# How to tell when whole muscle beef jerky is done?



## beaverking (Dec 14, 2012)

Ok, so I've tried a couple batches of beef jerky at 1/4"  in my dehydrator and both have turned out way to done and dry, but seemed done according to everything I've read.  The bend test isn't specific enough, because after an hour it seems to be perfect according to a bend test and I know there is no way its done.  I've tried google for videos and can't find anything to help me.  I want it to be safe and done, but a little chewier and moist, but can't quite get the time right.  Im drying at 158 degrees for 2 hours then dropping to 145 for about 3-4 more hours.  Any help is appreciated, thank you.


----------



## beaverking (Dec 14, 2012)

one other thing I'm noticing, its almost as if the outside is burning, or charring kind of early on, but the inside is still mushy and moist throughout the process.  I don't know if this is a normal part of the dehydrating process.  I don't see how this can actually be happening since the dehydrator isn't cooking it.  Thanks


----------



## driedstick (Dec 15, 2012)

what recipe you using are you marinating them give us a little more insite please is there a cure in it

thanks


----------



## beaverking (Dec 15, 2012)

oh sorry, forgot to add that.  So I didn't really measure the marinade, but it was 2.5 pounds of round steak with cure.  I then added enough soy sauce (about 1 1/4 cup), worsty sauce(2/3 cup), brown sugar (2/3 cup), liquid smoke (couple tablespoons), about 1/4 cup water, and various spices to taste and left it marinating for about 18 hours.  Now that my third batch has sat overnight, its not quite as dry, and its dry on the inside all the way through, no squishy spots, and no moisture or condensation built up on bag.  But on most of the pieces, its just a little moist on the outside of the jerky.  I don't know if thats actual moisture since no condensation, or more of just because of the marinade.  My main concern is just to make sure I don't poison anybody while its left out.  So on this batch, its almost like it way overdries on the outside for the first few hours at the high heat and doesn't dry inside enough, then after turning down temp to finish and letting it sit overnight, the inside dried all the way and moisture rose to the surface again.  Sorry if I'm not being clear enough, I'm not really sure how to explain it.  Also, if there is a cure in it, can it be tried just a little bit moister and tender without harmful stuff growing, and how long can it be left out.  Thanks.

▶ Data
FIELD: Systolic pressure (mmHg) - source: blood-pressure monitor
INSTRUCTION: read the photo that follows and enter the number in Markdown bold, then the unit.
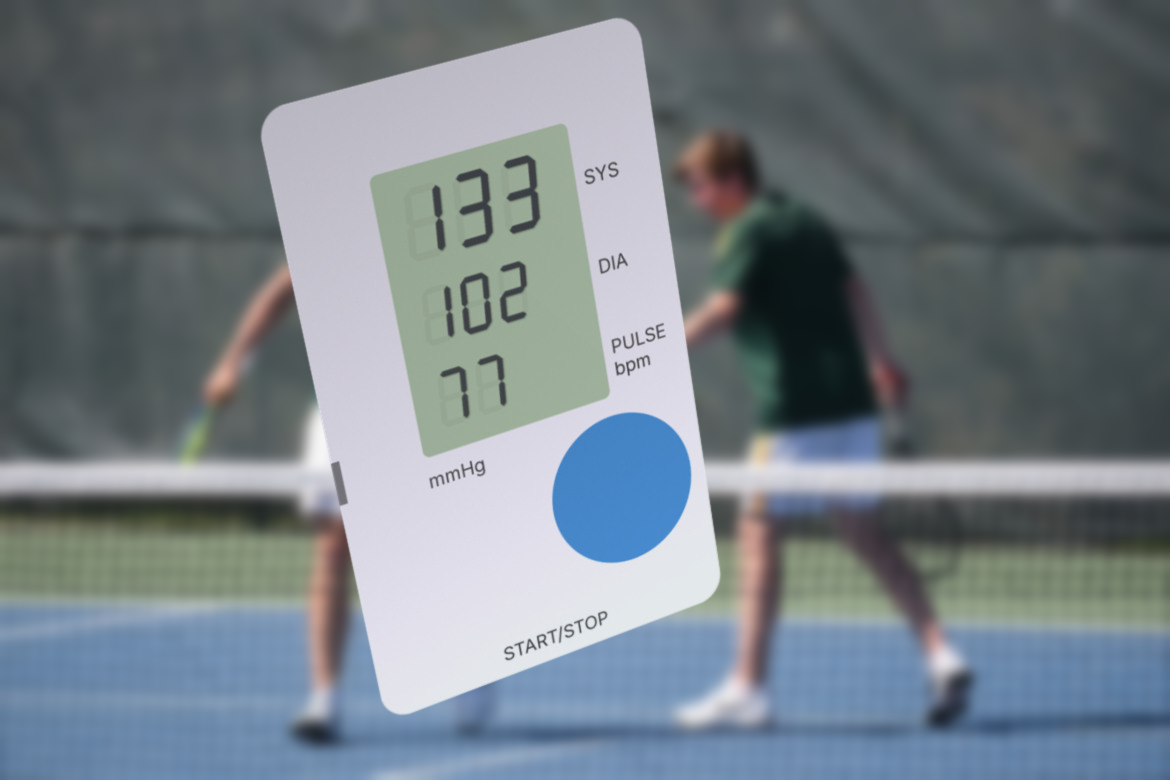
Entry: **133** mmHg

▶ Actions to take
(1) List every ingredient that beaverking says was added to the round steak and cure for the marinade in the jerky thread, with the amount given for each.
(2) In the jerky thread, rewrite the paragraph beginning "one other thing I'm noticing" as a short bulleted list that keeps its main points.
(3) According to the jerky thread, how long was the third batch left to marinate?

▶ Solution set
(1)
- Soy sauce: about 1 1/4 cup
- Worsty sauce: 2/3 cup
- Brown sugar: 2/3 cup
- Liquid smoke: a couple tablespoons
- Water: about 1/4 cup
- Various spices: to taste

(2)
- Early on, the outside of the jerky seems to burn or char.
- The inside stays mushy and moist throughout the process.
- The poster doesn't know whether this is normal for dehydrating.
- The poster can't see how it could happen, since the dehydrator isn't cooking the meat.

(3) About 18 hours.